■ Job item:
The reply should contain only the lines from the start of the records through the line with "hinter verschlossenen Türen", reproduced verbatim and without pictures.

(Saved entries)
★ ★ ★ ★ ★

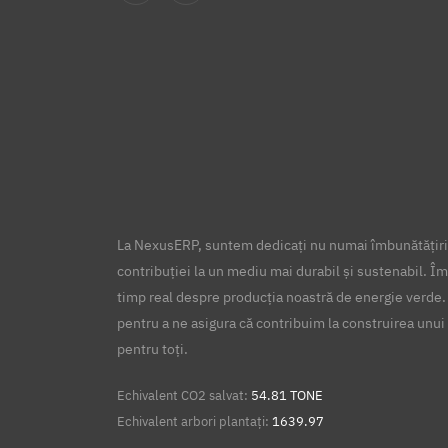
La NexusERP, suntem dedicați nu numai îmbunătățirii
contribuției la un mediu mai durabil și sustenabil. Îm
timp real despre producția noastră de energie verde.
pentru a ne asigura că contribuim la construirea unui 
pentru toți.
Echivalent CO2 salvat:
54.81 TONE
Echivalent arbori plantați:
1639.97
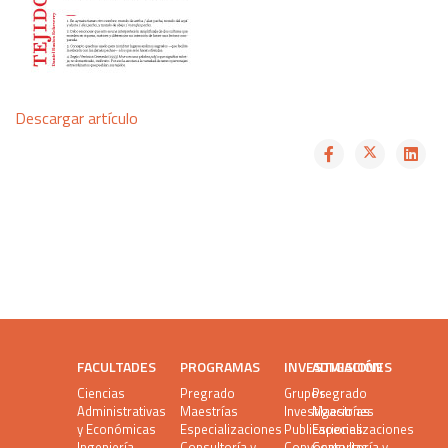
Descargar artículo
FACULTADES
PROGRAMAS
INVESTIGACIÓN
ADMISIONES
Ciencias
Pregrado
Grupos
Pregrado
Administrativas
Maestrías
Investigaciones
Maestrías
y Económicas
Especializaciones
Publicaciones
Especializaciones
Ingeniería
Consultoría y
Convocatorias
Consultoría y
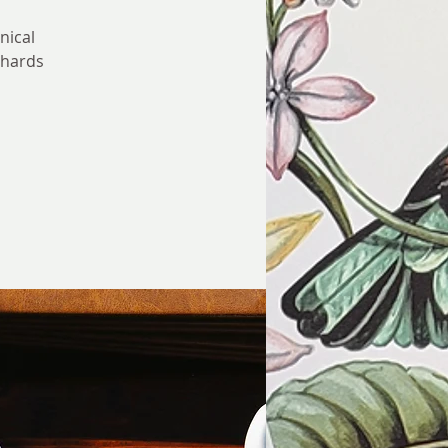
nical
nhards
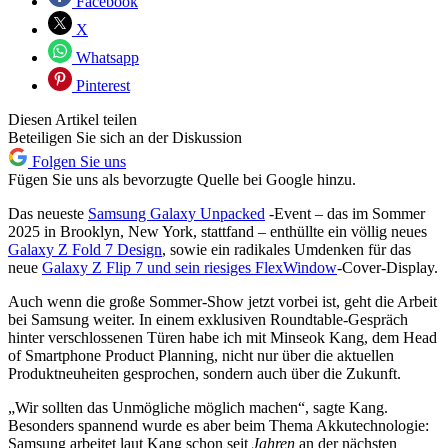
Facebook
X
Whatsapp
Pinterest
Diesen Artikel teilen
Beteiligen Sie sich an der Diskussion
Folgen Sie uns
Fügen Sie uns als bevorzugte Quelle bei Google hinzu.
Das neueste
Samsung Galaxy Unpacked
-Event – das im Sommer
2025 in Brooklyn, New York, stattfand – enthüllte ein völlig neues
Galaxy Z Fold 7 Design
, sowie ein radikales Umdenken für das
neue
Galaxy Z Flip 7 und sein riesiges FlexWindow
-Cover-Display.
Auch wenn die große Sommer-Show jetzt vorbei ist, geht die Arbeit
bei Samsung weiter. In einem exklusiven Roundtable-Gespräch
hinter verschlossenen Türen habe ich mit Minseok Kang, dem Head
of Smartphone Product Planning, nicht nur über die aktuellen
Produktneuheiten gesprochen, sondern auch über die Zukunft.
„Wir sollten das Unmögliche möglich machen“, sagte Kang.
Besonders spannend wurde es aber beim Thema Akkutechnologie:
Samsung arbeitet laut Kang schon seit
Jahren
an der nächsten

★ ★ ★ ★ ★

■ Result of the task:
La NexusERP, suntem dedicați nu numai îmbunătățirii
contribuției la un mediu mai durabil și sustenabil. Îm
timp real despre producția noastră de energie verde.
pentru a ne asigura că contribuim la construirea unui 
pentru toți.
Echivalent CO2 salvat:
54.81 TONE
Echivalent arbori plantați:
1639.97
Descargar artículo
FACULTADES
PROGRAMAS
INVESTIGACIÓN
ADMISIONES
Ciencias
Pregrado
Grupos
Pregrado
Administrativas
Maestrías
Investigaciones
Maestrías
y Económicas
Especializaciones
Publicaciones
Especializaciones
Ingeniería
Consultoría y
Convocatorias
Consultoría y
nical
nhards
Facebook
X
Whatsapp
Pinterest
Diesen Artikel teilen
Beteiligen Sie sich an der Diskussion
Folgen Sie uns
Fügen Sie uns als bevorzugte Quelle bei Google hinzu.
Das neueste
Samsung Galaxy Unpacked
-Event – das im Sommer
2025 in Brooklyn, New York, stattfand – enthüllte ein völlig neues
Galaxy Z Fold 7 Design
, sowie ein radikales Umdenken für das
neue
Galaxy Z Flip 7 und sein riesiges FlexWindow
-Cover-Display.
Auch wenn die große Sommer-Show jetzt vorbei ist, geht die Arbeit
bei Samsung weiter. In einem exklusiven Roundtable-Gespräch
hinter verschlossenen Türen habe ich mit Minseok Kang, dem Head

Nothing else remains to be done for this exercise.